I’ve been praying with the blessing card for several months, but recently decided to share it with Jessica for an end-of-year celebration at her sorority house. The images I had used to create the collage meant something to me, had help me capture a mother’s blessing, but I added these words to share with Jessica. With her permission, I share them here:
As we said your nighttime prayer as a child, our hand on your head, we gave you our blessing. God bless Jessica’s mind, body and spirit. We give you our blessing now for your journey, wherever it takes you. The bond between a baby elephant and its mother is the closest of any animal on earth—this image represents our connectedness as family, no matter the distance between us. In an African village near a Benedictine monastery, it is tradition for a mother to paint her face when her children are growing into adulthood. She hides her emotions and opinions so her children will forge their own paths and make their own decisions without the influence or bias of their parents. Our blessing for you is that you bloom into the Jessica you are meant to be. You have been more precious than jewels to us and we look forward to seeing you become a jewel to the world. We love you and give you our blessing as you fly into your becoming.

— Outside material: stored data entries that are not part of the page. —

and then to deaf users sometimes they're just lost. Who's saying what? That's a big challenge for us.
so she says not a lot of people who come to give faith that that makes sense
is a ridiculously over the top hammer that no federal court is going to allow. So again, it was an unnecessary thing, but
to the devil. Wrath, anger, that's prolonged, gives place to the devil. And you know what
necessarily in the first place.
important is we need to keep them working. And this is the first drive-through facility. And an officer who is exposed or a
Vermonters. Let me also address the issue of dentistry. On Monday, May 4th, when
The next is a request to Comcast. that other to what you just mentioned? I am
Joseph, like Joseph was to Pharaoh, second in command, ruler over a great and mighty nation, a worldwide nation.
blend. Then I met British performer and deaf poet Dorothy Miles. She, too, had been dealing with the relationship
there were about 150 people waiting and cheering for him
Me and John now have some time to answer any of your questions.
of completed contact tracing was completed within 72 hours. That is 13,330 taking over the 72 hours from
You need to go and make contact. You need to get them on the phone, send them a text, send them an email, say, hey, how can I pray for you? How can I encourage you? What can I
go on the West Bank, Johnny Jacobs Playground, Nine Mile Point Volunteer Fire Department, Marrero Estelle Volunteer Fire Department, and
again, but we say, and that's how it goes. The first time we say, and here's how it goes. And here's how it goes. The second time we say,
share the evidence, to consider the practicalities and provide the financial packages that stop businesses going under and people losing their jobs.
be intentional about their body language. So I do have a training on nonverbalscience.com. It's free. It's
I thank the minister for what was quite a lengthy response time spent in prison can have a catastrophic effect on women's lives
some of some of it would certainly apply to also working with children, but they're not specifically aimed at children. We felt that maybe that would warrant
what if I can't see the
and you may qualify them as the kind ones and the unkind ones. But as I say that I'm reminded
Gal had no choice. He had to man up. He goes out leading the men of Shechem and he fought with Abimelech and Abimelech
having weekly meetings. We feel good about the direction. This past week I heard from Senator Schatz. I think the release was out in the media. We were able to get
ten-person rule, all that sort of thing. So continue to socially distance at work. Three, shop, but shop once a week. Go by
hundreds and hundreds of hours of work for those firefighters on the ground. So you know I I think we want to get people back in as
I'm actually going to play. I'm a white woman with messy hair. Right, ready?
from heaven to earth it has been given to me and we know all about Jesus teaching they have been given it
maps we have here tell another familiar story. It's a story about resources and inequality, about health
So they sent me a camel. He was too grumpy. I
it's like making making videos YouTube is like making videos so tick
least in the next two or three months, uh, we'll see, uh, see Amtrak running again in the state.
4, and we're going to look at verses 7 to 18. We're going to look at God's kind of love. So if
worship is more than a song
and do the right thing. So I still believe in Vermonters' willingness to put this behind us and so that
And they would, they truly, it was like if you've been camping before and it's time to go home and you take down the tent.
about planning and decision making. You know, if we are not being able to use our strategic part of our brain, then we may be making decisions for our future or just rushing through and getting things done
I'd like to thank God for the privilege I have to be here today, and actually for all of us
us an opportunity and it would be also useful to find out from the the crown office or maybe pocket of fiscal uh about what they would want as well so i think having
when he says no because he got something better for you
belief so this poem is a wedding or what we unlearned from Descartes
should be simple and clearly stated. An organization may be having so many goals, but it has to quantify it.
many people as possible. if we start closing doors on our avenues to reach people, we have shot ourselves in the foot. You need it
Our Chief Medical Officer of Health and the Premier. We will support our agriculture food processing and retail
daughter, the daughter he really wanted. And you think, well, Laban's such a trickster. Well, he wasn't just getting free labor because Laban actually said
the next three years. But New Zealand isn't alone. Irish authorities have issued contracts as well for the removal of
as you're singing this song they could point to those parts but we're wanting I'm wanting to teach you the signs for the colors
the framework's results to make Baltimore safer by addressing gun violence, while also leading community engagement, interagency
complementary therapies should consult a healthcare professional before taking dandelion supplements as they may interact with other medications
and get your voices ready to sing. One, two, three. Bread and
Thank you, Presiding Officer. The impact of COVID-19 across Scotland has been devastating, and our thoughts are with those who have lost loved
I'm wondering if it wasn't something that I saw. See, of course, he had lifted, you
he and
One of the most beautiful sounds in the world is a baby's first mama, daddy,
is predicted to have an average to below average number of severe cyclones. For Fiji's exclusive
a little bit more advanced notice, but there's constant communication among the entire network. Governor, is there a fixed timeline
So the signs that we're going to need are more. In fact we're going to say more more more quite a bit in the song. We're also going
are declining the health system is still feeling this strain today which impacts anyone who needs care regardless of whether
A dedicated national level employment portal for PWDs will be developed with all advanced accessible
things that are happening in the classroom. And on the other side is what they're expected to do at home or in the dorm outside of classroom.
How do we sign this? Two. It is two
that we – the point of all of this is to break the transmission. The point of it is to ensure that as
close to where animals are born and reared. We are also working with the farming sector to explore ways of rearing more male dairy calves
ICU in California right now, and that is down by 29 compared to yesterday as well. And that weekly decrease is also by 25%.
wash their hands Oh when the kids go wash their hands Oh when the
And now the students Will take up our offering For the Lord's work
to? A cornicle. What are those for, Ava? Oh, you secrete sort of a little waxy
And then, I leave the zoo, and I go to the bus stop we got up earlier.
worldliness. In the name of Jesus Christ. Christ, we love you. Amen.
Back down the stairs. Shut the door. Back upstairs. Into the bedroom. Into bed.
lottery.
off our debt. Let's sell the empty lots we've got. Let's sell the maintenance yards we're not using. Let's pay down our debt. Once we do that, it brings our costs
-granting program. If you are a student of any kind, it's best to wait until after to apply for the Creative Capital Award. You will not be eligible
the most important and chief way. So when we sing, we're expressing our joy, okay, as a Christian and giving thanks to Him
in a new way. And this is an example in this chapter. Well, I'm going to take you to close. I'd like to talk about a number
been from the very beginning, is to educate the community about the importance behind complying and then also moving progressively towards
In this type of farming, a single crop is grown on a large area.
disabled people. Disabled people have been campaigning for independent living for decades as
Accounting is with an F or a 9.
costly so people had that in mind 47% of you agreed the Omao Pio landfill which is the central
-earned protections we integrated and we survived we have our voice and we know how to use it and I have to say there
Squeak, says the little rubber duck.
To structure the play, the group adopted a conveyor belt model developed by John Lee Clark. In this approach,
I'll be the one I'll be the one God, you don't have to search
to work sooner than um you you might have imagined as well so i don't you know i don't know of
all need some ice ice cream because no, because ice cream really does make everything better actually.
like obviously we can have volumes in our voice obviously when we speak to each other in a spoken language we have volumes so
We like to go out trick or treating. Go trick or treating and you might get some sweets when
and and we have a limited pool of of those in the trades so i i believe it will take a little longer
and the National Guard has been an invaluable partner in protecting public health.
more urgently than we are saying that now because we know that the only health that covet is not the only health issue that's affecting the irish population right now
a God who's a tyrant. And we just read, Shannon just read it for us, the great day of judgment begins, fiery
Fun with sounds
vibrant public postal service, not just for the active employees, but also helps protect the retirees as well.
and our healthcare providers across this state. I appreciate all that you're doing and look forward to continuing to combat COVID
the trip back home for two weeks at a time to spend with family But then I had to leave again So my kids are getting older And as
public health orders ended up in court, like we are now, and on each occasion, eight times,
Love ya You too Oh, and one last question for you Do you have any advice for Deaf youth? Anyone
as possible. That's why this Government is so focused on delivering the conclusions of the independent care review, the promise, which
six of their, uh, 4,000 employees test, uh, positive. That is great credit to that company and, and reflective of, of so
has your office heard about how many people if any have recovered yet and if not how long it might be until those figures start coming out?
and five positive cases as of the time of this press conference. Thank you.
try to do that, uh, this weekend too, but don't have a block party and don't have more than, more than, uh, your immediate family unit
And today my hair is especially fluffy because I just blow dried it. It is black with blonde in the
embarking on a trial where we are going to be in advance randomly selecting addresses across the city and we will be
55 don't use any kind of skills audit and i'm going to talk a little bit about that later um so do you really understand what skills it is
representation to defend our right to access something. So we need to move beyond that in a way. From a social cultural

Blessing Jessica, as my grown-up child, is a journey of becoming comfortable with the uncertainty and the many possibilities for her future, letting go slowly, surely, courageously. The blessing card is as much a reminder for me as it is for Jessica.
This morning, watching the young girl tenderly embrace her unborn sibling, it reminded me of the vision we had for Jessica before she was even born-that she become fully who God intends her to be. It is a prayerful process, a standing-witness-to the becoming of this young woman, who as an unborn child was welcomed and blessed into this universe so that she could become who she is meant to be. She has our blessing, then and now.
“It takes courage to grow up and become who you really are. -e. e. cummings
For Earth day, I was invited to write an article for the April 2016 SoulCollage® newsletter,SoulCollage® Community Update,reflecting on how creating with images of nature can cultivate a sense of gratitude for God’s creation and, ultimately, impact how we protect our earth’s resources. It’s an honor to share it with SoulFully You readers as well:
As Earth Day (April 22) approaches, I’ve been noticing that images of nature appear in nearly every one of my SoulCollage® cards. Plants and animals, water and fire; the diamond and the rough ground-rugged, rocky, sandy, earthy. Trees-naked and blooming, knotted and gnarled branches. Streams or floods of light and all things celestial-moonrises, sunsets, stars, planets, wide open sky. And every color of the rainbow-red, orange, yellow, green, blue, indigo, violet, and each color in between.
My Fairy World
by Jodi Blazek Gehr
These SoulCollage® pictures have been calling me to stand up, pay attention, listen, prayerfully consider, and take action. They have encouraged me to reflect on my role in creation – how I enrich, nurture and care for our earth and all that draws life from it.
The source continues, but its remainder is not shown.